#### Work item:
Among the entries below, count the lines that contain the word "sempre". Write down only the total.

#### Supplied data:
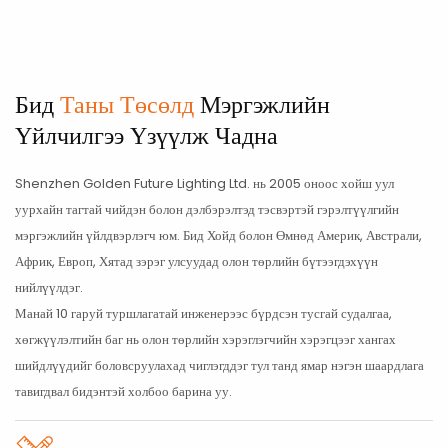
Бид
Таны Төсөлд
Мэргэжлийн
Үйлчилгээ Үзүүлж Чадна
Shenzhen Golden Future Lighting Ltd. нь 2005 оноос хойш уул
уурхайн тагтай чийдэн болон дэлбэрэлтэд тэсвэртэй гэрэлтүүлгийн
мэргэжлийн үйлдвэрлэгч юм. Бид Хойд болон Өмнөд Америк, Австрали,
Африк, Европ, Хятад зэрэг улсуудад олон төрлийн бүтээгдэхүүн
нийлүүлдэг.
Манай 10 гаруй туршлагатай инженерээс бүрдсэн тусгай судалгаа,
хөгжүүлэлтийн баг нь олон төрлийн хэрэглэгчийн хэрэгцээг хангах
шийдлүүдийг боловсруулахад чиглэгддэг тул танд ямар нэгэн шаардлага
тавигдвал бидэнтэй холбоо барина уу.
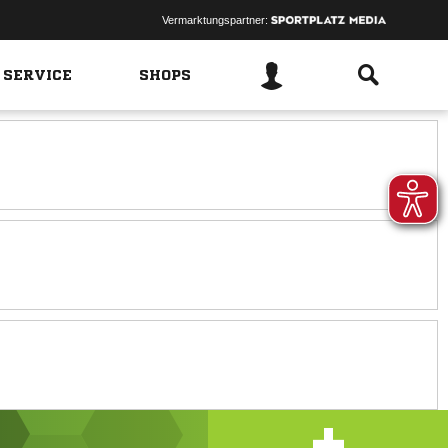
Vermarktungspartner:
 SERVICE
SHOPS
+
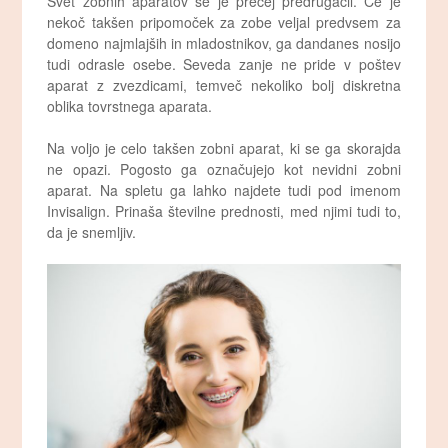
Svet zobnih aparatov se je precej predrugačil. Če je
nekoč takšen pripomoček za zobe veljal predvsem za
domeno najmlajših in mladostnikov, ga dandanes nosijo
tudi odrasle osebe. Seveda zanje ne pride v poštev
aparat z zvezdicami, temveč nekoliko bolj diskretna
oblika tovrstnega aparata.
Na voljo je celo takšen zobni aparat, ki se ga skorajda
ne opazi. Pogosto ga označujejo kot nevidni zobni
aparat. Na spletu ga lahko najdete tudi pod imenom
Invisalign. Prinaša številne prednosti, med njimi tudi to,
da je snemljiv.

---

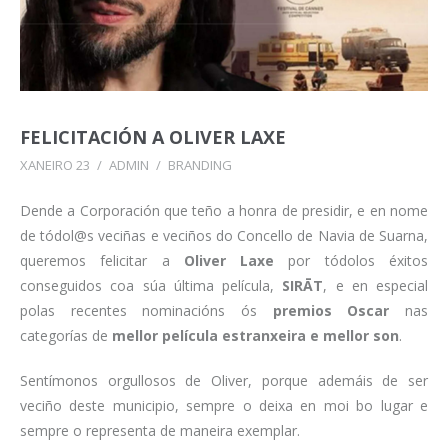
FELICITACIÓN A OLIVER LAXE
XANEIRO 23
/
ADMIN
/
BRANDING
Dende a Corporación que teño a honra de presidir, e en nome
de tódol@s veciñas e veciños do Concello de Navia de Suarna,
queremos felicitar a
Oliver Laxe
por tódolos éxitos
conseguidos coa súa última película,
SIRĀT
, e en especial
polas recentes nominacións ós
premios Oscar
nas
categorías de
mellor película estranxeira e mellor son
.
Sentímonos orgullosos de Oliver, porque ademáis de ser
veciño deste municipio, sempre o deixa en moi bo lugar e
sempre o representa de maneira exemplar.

--

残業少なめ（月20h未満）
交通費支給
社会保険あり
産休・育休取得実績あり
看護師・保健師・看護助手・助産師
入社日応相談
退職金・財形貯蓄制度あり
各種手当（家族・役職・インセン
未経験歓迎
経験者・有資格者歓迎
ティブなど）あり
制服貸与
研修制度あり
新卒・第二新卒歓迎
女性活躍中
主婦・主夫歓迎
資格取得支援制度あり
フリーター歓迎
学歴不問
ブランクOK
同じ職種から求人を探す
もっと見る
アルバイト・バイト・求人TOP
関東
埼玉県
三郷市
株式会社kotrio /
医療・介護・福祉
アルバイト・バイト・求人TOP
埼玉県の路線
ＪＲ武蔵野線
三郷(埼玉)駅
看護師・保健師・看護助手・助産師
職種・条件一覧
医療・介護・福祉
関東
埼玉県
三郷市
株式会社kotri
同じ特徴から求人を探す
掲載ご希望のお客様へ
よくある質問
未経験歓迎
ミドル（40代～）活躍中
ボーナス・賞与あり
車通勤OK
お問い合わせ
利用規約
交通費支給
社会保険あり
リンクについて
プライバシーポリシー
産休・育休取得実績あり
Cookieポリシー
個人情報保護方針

#### Your response:
2